Rochelle writes: So I've come up with an idea for a tv show and I've written a pilot script. What now?
Congrats on finishing the pilot! I think your first step is to send it to some trusted friends, professors, etc. to get some feedback. Nobody's first draft is perfect. After you've collected some thoughts, you'll probably want to take another pass at it.
After you're sure it's the most perfect thing it can be, then I think you should write something else. Write a spec episode of an existing show, or a feature, or something else that interests you. Maybe even a comic book or web series. Generally you'll need a portfolio of at least three scripts before anything will happen. It's not a hard and fast rule, but a common question that's asked by someone who likes your script is: "What else ya got?" Also, pilots are a great way to demonstrate your personal voice as a writer, but if you want to get staffed on a TV show (which is the first paying writing gig for many writers), you'll probably want to have a spec in your arsenal.

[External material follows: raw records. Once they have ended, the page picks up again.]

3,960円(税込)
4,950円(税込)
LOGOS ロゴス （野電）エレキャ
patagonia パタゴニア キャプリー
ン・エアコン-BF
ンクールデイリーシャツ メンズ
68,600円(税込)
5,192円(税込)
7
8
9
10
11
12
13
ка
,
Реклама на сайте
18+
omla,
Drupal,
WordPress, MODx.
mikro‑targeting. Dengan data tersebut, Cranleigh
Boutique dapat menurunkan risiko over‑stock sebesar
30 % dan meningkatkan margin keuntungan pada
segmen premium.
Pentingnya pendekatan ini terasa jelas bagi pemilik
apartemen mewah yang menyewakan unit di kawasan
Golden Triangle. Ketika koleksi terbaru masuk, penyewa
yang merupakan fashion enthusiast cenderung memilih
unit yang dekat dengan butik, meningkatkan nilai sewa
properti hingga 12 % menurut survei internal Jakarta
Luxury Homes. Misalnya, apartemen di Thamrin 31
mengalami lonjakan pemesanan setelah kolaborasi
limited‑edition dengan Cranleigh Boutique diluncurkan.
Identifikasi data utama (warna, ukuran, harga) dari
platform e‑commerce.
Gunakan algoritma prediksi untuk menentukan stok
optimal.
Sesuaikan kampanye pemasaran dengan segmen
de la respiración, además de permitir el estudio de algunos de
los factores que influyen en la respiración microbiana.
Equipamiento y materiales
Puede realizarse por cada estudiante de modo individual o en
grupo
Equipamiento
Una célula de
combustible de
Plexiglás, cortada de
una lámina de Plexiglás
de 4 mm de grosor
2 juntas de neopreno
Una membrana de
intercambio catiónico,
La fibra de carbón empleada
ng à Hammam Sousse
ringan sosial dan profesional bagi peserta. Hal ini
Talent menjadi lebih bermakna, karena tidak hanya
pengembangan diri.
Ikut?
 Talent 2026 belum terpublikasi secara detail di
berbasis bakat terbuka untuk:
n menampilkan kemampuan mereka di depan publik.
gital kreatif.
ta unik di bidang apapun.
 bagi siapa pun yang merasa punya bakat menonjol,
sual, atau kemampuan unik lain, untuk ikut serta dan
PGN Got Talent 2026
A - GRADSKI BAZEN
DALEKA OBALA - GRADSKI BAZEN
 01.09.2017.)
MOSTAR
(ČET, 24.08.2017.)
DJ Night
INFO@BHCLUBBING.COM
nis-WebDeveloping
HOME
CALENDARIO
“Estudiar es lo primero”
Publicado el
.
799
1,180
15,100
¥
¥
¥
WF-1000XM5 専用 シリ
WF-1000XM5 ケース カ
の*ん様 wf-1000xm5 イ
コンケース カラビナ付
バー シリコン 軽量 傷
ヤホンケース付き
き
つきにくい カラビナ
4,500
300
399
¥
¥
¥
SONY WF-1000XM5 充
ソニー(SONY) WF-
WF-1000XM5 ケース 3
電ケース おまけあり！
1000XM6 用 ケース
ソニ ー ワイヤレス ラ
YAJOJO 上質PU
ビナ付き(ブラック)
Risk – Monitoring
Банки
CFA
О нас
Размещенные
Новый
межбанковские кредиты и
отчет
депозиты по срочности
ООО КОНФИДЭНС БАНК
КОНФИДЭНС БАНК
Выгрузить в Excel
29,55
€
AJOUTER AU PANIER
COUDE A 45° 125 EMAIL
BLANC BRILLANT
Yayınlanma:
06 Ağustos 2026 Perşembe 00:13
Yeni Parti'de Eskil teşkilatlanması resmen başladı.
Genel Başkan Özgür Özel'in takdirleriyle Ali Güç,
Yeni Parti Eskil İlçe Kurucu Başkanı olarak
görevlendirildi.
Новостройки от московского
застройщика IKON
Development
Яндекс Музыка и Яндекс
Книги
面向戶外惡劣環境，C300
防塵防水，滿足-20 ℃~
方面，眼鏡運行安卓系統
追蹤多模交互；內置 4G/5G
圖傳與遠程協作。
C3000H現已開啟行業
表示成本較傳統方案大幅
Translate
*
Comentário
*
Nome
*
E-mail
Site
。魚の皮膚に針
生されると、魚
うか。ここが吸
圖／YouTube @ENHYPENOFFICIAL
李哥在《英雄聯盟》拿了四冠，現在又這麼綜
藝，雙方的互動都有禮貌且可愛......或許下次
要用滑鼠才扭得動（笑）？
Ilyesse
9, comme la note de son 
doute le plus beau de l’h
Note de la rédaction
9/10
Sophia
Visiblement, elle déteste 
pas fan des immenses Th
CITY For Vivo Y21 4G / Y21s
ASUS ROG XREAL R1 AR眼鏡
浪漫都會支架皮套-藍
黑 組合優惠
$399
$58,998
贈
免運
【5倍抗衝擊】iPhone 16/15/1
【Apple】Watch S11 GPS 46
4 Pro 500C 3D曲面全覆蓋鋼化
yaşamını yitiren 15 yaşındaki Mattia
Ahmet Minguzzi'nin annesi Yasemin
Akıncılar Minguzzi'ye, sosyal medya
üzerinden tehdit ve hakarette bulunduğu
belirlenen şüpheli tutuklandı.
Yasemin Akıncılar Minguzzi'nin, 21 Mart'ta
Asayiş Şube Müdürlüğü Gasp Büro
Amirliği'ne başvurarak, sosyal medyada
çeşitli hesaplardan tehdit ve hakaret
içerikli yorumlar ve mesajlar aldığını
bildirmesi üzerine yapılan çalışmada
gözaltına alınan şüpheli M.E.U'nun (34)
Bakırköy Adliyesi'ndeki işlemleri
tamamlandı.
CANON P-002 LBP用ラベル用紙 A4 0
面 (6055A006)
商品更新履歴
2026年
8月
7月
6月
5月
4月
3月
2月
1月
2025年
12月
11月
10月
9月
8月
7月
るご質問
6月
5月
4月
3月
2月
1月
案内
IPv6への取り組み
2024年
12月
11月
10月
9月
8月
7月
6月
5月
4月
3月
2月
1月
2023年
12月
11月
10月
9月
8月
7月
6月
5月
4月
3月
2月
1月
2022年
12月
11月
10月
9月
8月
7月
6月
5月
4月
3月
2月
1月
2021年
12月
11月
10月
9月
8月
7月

In terms of the pilot itself, you can enter it into contests if you like. Unfortunately, most of the studio-sponsored fellowships and workshops only accept specs, not pilots. There is debate over whether or not contests are worth their entry fees...but I have heard some people say that agents and managers noticed them as a result of them winning something.
You can also write query letters to agents or managers in which you pitch your idea and ask if they want to read it. (You'll probably need an agent or manager if you're going to sell your pilot or be considered for professional writing gigs.) I've warned readers before, though, that query letters are probably a waste of your time. Generally people get representation through relationships. A more likely occurrence is that you'll send your script to your assistant friend, who will like it enough to pass it onto their boss, or their newly promoted manager friend, or their friend who is an agent's assistant and eager member of the training program, and eventually you'll find someone to represent you. These personal recommendations all mean a lot more than a letter from someone nobody knows. A stamp of approval by a trusted colleague is the way a script makes it into the reading pile.
But like I said - even if you do break through and get your work to an agent, manager, studio exec, producer, etc. - he or she will probably want to see more than one sample.